Extracted data entries:
Start of Block

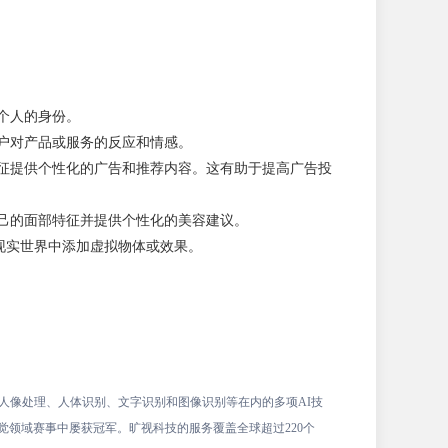
个人的身份。
户对产品或服务的反应和情感。
特征提供个性化的广告和推荐内容。这有助于提高广告投
自己的面部特征并提供个性化的美容建议。
现实世界中添加虚拟物体或效果。
、人像处理、人体识别、文字识别和图像识别等在内的多项AI技
视觉领域赛事中屡获冠军。旷视科技的服务覆盖全球超过220个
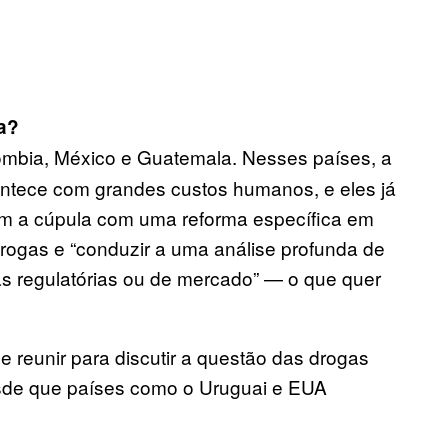
ta?
mbia, México e Guatemala. Nesses países, a
contece com grandes custos humanos, e eles já
m a cúpula com uma reforma específica em
drogas e “conduzir a uma análise profunda de
as regulatórias ou de mercado” — o que quer
e reunir para discutir a questão das drogas
esde que países como o Uruguai e EUA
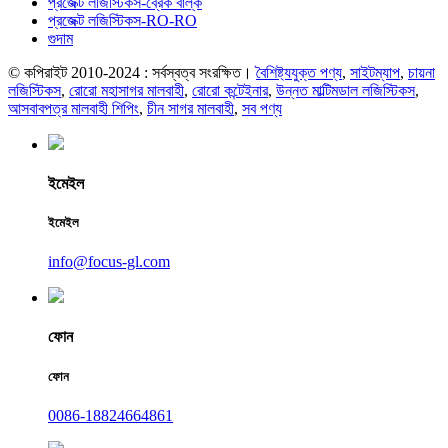
প্রজেক্ট লজিস্টিকস-ব্রেক বাল্ক
প্রজেক্ট লজিস্টিকস-RO-RO
গুদাম
© কপিরাইট 2010-2024 : সর্বস্বত্ব সংরক্ষিত।
বৈশিষ্ট্যযুক্ত পণ্য
,
সাইটম্যাপ
,
চায়না
লজিস্টিকস
,
রোরো মহাসাগর মালবাহী
,
রোরো কন্টেইনার
,
উন্নত মাল্টিমডাল লজিস্টিকস
,
আসবাবপত্র মালবাহী শিপিং
,
চীন সাগর মালবাহী
,
সব পণ্য
ইমেইল
ইমেইল
info@focus-gl.com
ফোন
ফোন
0086-18824664861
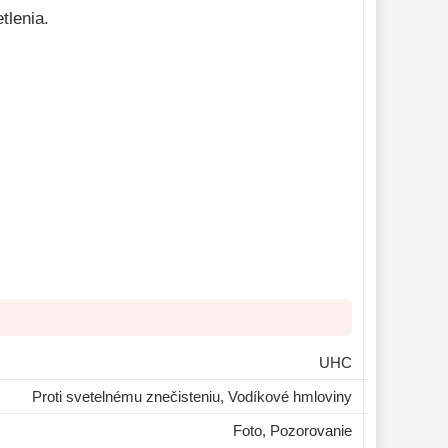
tlenia.
UHC
Proti svetelnému znečisteniu, Vodíkové hmloviny
Foto, Pozorovanie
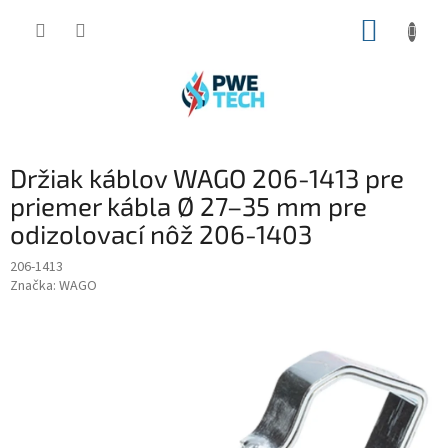
Prejsť
NÁKUP
na
obsah
KOŠÍK
Držiak káblov WAGO 206-1413 pre
priemer kábla Ø 27–35 mm pre
odizolovací nôž 206-1403
206-1413
Značka:
WAGO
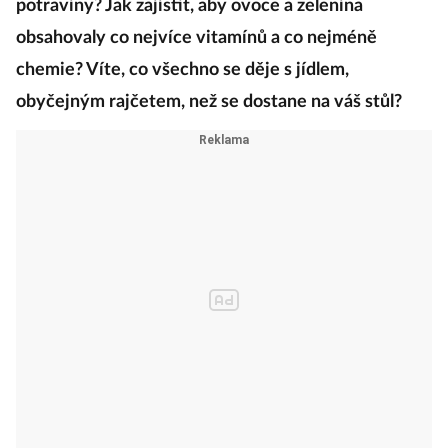
potraviny? Jak zajistit, aby ovoce a zelenina
obsahovaly co nejvíce vitamínů a co nejméně
chemie? Víte, co všechno se děje s jídlem,
obyčejným rajčetem, než se dostane na váš stůl?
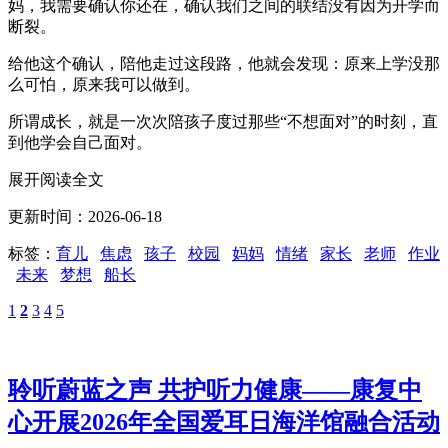
妈，我需要确认你还在，确认我们之间的联结没有因为开学而
断裂。
给他这个确认，陪他走过这段路，他就会发现：原来上学没那
么可怕，原来我可以做到。
所谓成长，就是一次次陪孩子度过那些“不想面对”的时刻，直
到他学会自己面对。
展开阅读全文
更新时间：2026-06-18
标签：
育儿
焦虑
孩子
校园
妈妈
情绪
家长
老师
作业
未来
梦想
船长
1
2
3
4
5
聆听蔚蓝之声 共护听力健康——康复中
心开展2026年全国爱耳日海洋馆融合活动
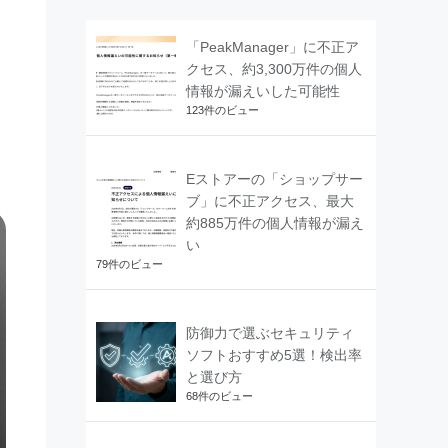
「PeakManager」に不正ア
クセス、約3,300万件の個人
情報が漏えいした可能性
123件のビュー
Eストアーの「ショップサー
ブ」に不正アクセス、最大
約885万件の個人情報が漏え
い
79件のビュー
防御力で選ぶセキュリティ
ソフトおすすめ5選！検出率
と選び方
68件のビュー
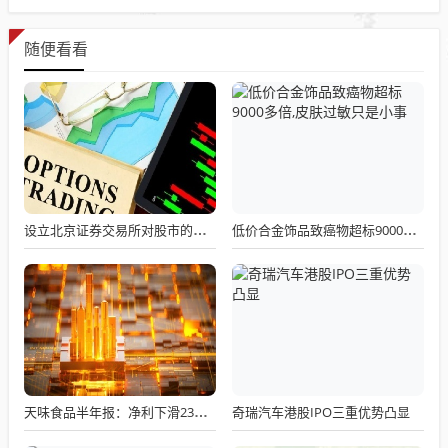
随便看看
设立北京证券交易所对股市的影响
低价合金饰品致癌物超标9000多倍,皮肤过敏只是小事
奇瑞汽车港股IPO三重优势凸显
天味食品半年报：净利下滑23%，下半年需狂揽26亿救命钱！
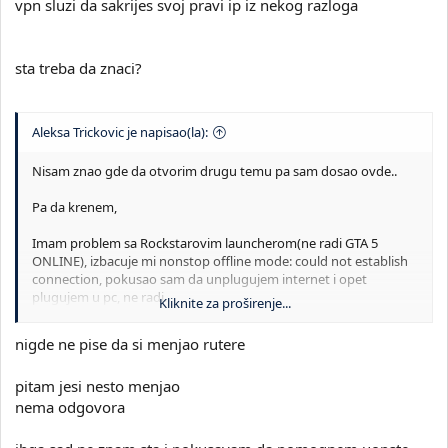
vpn sluzi da sakrijes svoj pravi ip iz nekog razloga
sta treba da znaci?
Aleksa Trickovic je napisao(la):
Nisam znao gde da otvorim drugu temu pa sam dosao ovde..
Pa da krenem,
Imam problem sa Rockstarovim launcherom(ne radi GTA 5
ONLINE), izbacuje mi nonstop offline mode: could not establish
connection, pokusao sam da unplugujem internet i opet
plugujem u pc, ne radi..
Kliknite za proširenje...
pokusao sam komandama u cmd-u, ne radi, pokusao sam preko
Cloudfare-a(Vpn- ne radi, ubacuje me stalno u offline i nikako u
nigde ne pise da si menjao rutere
online mode, gledao sam razne forume, citao razne komentare
tamo, milion videa po youtube-u i nista ne radi
pitam jesi nesto menjao
Zamolio bih vas ako mozete da mi pomognete jer nemam ideje
sta bih mogao da probam vise.
nema odgovora
A evo i slike:
Pogledajte prilog 49528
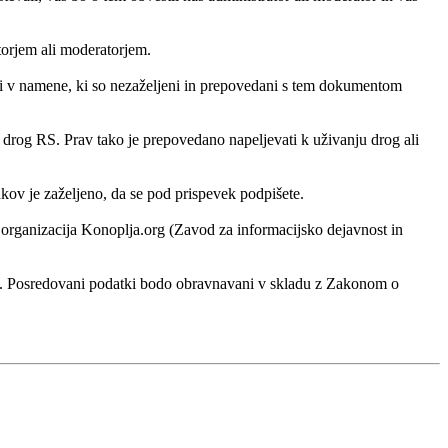
atorjem ali moderatorjem.
ati v namene, ki so nezaželjeni in prepovedani s tem dokumentom
h drog RS. Prav tako je prepovedano napeljevati k uživanju drog ali
ankov je zaželjeno, da se pod prispevek podpišete.
ko organizacija Konoplja.org (Zavod za informacijsko dejavnost in
rg. Posredovani podatki bodo obravnavani v skladu z Zakonom o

End of Block

● Your assignment
The expected result is the data above in exact form, free of pictures.

● Response box
个人的身份。
户对产品或服务的反应和情感。
特征提供个性化的广告和推荐内容。这有助于提高广告投
自己的面部特征并提供个性化的美容建议。
现实世界中添加虚拟物体或效果。
、人像处理、人体识别、文字识别和图像识别等在内的多项AI技
视觉领域赛事中屡获冠军。旷视科技的服务覆盖全球超过220个
ta?
mbia, México e Guatemala. Nesses países, a
contece com grandes custos humanos, e eles já
m a cúpula com uma reforma específica em
drogas e “conduzir a uma análise profunda de
as regulatórias ou de mercado” — o que quer
e reunir para discutir a questão das drogas
esde que países como o Uruguai e EUA
প্রজেক্ট লজিস্টিকস-ব্রেক বাল্ক
প্রজেক্ট লজিস্টিকস-RO-RO
গুদাম
© কপিরাইট 2010-2024 : সর্বস্বত্ব সংরক্ষিত।
বৈশিষ্ট্যযুক্ত পণ্য
,
সাইটম্যাপ
,
চায়না
লজিস্টিকস
,
রোরো মহাসাগর মালবাহী
,
রোরো কন্টেইনার
,
উন্নত মাল্টিমডাল লজিস্টিকস
,
আসবাবপত্র মালবাহী শিপিং
,
চীন সাগর মালবাহী
,
সব পণ্য
ইমেইল
ইমেইল
info@focus-gl.com
ফোন
ফোন
0086-18824664861
tlenia.
UHC
Proti svetelnému znečisteniu, Vodíkové hmloviny
Foto, Pozorovanie
Prejsť
NÁKUP
na
obsah
KOŠÍK
Držiak káblov WAGO 206-1413 pre
priemer kábla Ø 27–35 mm pre
odizolovací nôž 206-1403
206-1413
Značka:
WAGO
potraviny? Jak zajistit, aby ovoce a zelenina
obsahovaly co nejvíce vitamínů a co nejméně
chemie? Víte, co všechno se děje s jídlem,
obyčejným rajčetem, než se dostane na váš stůl?
妈，我需要确认你还在，确认我们之间的联结没有因为开学而
断裂。
给他这个确认，陪他走过这段路，他就会发现：原来上学没那
么可怕，原来我可以做到。
所谓成长，就是一次次陪孩子度过那些“不想面对”的时刻，直
到他学会自己面对。
展开阅读全文
更新时间：2026-06-18
标签：
育儿
焦虑
孩子
校园
妈妈
情绪
家长
老师
作业
未来
梦想
船长
1
2
3
4
5
聆听蔚蓝之声 共护听力健康——康复中
心开展2026年全国爱耳日海洋馆融合活动
「PeakManager」に不正ア
クセス、約3,300万件の個人
情報が漏えいした可能性
123件のビュー
Eストアーの「ショップサー
ブ」に不正アクセス、最大
約885万件の個人情報が漏え
い
79件のビュー
防御力で選ぶセキュリティ
ソフトおすすめ5選！検出率
と選び方
68件のビュー
随便看看
设立北京证券交易所对股市的影响
低价合金饰品致癌物超标9000多倍,皮肤过敏只是小事
奇瑞汽车港股IPO三重优势凸显
天味食品半年报：净利下滑23%，下半年需狂揽26亿救命钱！
vpn sluzi da sakrijes svoj pravi ip iz nekog razloga
sta treba da znaci?
Aleksa Trickovic je napisao(la):
Nisam znao gde da otvorim drugu temu pa sam dosao ovde..
Pa da krenem,
Imam problem sa Rockstarovim launcherom(ne radi GTA 5
ONLINE), izbacuje mi nonstop offline mode: could not establish
connection, pokusao sam da unplugujem internet i opet
plugujem u pc, ne radi..
Kliknite za proširenje...
pokusao sam komandama u cmd-u, ne radi, pokusao sam preko
Cloudfare-a(Vpn- ne radi, ubacuje me stalno u offline i nikako u
nigde ne pise da si menjao rutere
online mode, gledao sam razne forume, citao razne komentare
tamo, milion videa po youtube-u i nista ne radi
pitam jesi nesto menjao
Zamolio bih vas ako mozete da mi pomognete jer nemam ideje
sta bih mogao da probam vise.
nema odgovora
A evo i slike:
Pogledajte prilog 49528
atorjem ali moderatorjem.
ati v namene, ki so nezaželjeni in prepovedani s tem dokumentom
h drog RS. Prav tako je prepovedano napeljevati k uživanju drog ali
ankov je zaželjeno, da se pod prispevek podpišete.
ko organizacija Konoplja.org (Zavod za informacijsko dejavnost in
rg. Posredovani podatki bodo obravnavani v skladu z Zakonom o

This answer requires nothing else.